Copy out every line of the listing below that contains the string "WankItNow", matching it case-sensitively.

□ □ □ □

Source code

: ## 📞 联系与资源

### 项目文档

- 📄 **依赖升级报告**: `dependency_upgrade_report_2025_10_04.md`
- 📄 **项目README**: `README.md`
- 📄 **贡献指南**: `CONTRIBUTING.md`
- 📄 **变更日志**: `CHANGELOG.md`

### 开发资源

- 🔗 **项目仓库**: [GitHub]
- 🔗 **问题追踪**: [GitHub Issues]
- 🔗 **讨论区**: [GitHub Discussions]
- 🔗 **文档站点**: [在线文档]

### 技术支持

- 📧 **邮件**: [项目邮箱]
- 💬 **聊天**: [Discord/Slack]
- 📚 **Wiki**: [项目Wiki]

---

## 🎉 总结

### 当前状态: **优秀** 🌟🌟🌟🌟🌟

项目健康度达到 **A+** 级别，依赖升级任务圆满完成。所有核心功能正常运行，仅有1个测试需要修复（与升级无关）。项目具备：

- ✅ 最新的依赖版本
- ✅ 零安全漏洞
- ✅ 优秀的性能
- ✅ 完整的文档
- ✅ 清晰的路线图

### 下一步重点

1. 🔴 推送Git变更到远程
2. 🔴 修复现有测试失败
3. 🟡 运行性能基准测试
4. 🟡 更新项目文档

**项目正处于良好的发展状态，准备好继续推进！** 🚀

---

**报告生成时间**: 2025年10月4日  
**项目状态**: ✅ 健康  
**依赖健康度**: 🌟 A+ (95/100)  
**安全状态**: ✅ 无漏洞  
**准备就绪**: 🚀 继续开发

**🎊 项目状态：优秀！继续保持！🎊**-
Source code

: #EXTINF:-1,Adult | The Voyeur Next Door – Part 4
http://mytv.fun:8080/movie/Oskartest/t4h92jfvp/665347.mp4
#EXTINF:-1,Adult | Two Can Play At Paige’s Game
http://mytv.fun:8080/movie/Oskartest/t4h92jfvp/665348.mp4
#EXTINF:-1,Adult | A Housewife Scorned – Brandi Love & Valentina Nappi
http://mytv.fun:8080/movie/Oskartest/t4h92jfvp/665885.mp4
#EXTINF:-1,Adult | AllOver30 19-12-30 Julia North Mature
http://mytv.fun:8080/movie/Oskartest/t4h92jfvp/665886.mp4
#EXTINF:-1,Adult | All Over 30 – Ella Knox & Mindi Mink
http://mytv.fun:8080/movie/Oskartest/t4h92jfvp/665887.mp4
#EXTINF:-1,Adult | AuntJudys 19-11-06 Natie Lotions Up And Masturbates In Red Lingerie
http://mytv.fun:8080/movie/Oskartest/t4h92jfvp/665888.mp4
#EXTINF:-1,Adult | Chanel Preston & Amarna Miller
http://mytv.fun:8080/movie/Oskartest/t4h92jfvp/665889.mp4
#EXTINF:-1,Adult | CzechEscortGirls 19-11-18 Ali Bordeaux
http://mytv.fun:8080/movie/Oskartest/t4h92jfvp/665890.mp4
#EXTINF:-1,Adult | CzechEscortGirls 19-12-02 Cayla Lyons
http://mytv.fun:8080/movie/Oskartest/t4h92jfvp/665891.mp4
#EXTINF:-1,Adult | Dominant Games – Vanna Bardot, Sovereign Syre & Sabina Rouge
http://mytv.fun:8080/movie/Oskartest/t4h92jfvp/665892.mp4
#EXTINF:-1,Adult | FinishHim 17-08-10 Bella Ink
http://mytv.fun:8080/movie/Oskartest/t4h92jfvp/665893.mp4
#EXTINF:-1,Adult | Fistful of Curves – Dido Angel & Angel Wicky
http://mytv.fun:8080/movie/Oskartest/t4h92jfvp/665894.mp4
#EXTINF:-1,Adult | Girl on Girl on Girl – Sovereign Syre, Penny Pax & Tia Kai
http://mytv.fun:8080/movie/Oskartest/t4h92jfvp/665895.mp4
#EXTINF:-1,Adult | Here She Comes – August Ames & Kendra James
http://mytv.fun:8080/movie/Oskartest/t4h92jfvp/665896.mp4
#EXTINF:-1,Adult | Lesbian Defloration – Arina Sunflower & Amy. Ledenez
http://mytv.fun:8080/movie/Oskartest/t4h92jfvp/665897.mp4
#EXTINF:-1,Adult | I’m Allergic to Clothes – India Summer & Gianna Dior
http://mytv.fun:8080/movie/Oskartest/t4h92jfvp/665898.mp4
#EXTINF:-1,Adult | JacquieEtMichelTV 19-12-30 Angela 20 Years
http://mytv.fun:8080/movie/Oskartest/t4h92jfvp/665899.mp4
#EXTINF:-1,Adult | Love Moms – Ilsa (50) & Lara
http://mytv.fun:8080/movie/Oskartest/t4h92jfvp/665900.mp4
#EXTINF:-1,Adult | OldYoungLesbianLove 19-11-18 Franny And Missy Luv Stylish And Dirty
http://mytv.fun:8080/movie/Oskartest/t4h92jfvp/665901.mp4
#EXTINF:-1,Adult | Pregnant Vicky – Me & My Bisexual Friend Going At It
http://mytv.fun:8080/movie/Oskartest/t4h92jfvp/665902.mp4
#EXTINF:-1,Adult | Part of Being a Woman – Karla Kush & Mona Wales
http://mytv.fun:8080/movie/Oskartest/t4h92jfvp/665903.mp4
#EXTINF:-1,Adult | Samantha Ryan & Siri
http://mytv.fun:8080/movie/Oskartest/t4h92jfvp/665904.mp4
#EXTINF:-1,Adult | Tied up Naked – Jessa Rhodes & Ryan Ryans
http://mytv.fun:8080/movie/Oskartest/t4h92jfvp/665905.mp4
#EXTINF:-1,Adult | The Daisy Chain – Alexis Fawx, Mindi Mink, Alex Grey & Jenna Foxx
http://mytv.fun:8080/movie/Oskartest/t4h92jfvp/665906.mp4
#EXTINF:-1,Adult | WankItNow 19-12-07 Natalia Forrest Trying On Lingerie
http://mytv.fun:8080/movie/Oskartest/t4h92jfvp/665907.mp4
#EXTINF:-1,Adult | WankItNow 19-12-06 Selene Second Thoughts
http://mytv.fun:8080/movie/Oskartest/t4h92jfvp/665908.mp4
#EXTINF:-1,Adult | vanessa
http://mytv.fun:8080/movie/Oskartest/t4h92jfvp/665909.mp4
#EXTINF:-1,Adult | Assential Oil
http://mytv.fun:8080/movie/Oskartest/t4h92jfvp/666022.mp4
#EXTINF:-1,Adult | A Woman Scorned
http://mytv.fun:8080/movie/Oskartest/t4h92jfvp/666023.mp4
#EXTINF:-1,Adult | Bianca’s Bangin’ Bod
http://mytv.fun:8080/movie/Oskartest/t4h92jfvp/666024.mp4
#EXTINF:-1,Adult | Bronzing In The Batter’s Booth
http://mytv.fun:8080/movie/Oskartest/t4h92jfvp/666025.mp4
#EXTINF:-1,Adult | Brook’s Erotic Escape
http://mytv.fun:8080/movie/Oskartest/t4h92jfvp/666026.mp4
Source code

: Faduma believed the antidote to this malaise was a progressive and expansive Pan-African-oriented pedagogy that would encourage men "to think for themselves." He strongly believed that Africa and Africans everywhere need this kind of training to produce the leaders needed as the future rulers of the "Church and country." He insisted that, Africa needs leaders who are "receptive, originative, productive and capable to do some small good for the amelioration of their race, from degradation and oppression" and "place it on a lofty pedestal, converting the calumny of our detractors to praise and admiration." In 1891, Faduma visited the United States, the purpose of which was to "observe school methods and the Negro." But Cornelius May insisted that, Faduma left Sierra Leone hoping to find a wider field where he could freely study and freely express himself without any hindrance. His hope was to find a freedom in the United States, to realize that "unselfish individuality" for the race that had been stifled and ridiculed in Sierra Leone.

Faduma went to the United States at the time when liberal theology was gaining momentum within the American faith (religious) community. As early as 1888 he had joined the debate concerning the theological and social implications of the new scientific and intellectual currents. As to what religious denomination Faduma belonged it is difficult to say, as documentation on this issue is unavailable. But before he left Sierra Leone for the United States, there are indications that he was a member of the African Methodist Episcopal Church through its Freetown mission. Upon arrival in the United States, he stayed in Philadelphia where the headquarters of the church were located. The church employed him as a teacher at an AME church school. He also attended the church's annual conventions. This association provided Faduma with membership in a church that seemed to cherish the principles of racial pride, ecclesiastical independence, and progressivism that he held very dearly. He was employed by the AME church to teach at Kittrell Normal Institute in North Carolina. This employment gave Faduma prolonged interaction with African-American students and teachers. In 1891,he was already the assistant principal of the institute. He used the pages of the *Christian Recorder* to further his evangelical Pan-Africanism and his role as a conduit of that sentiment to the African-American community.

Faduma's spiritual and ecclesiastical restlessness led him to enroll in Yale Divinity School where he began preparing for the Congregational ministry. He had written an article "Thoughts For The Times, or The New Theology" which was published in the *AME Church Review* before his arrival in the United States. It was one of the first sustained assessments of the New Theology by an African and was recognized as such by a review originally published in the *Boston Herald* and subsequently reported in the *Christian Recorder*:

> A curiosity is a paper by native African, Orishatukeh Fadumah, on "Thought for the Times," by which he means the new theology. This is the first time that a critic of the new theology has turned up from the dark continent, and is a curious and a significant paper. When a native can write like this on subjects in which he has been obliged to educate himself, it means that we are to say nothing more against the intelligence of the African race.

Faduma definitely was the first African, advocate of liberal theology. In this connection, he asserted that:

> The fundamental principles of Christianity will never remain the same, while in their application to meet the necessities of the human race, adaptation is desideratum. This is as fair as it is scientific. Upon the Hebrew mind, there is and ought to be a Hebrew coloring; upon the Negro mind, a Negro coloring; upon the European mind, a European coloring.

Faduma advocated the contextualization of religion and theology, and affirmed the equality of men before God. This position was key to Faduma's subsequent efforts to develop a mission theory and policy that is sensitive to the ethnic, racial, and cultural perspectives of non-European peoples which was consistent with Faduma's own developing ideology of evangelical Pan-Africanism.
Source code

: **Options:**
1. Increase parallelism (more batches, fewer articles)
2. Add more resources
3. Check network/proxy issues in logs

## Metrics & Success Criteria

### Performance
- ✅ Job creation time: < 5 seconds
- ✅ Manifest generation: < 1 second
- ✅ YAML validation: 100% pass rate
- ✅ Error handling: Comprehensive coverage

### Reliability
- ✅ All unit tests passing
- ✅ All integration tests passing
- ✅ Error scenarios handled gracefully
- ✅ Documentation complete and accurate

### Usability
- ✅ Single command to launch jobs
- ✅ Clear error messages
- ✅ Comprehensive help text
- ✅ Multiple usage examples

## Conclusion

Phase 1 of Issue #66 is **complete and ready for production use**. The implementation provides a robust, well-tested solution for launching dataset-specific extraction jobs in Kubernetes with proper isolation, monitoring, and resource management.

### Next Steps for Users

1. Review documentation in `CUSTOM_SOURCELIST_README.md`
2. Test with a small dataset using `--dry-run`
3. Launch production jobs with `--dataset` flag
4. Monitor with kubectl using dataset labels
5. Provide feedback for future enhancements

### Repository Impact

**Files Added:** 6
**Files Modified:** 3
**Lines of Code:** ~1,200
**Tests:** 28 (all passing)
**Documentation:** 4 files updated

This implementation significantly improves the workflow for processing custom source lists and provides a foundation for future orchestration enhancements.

□ □ □ □

ANSWER BOX
#EXTINF:-1,Adult | WankItNow 19-12-07 Natalia Forrest Trying On Lingerie
#EXTINF:-1,Adult | WankItNow 19-12-06 Selene Second Thoughts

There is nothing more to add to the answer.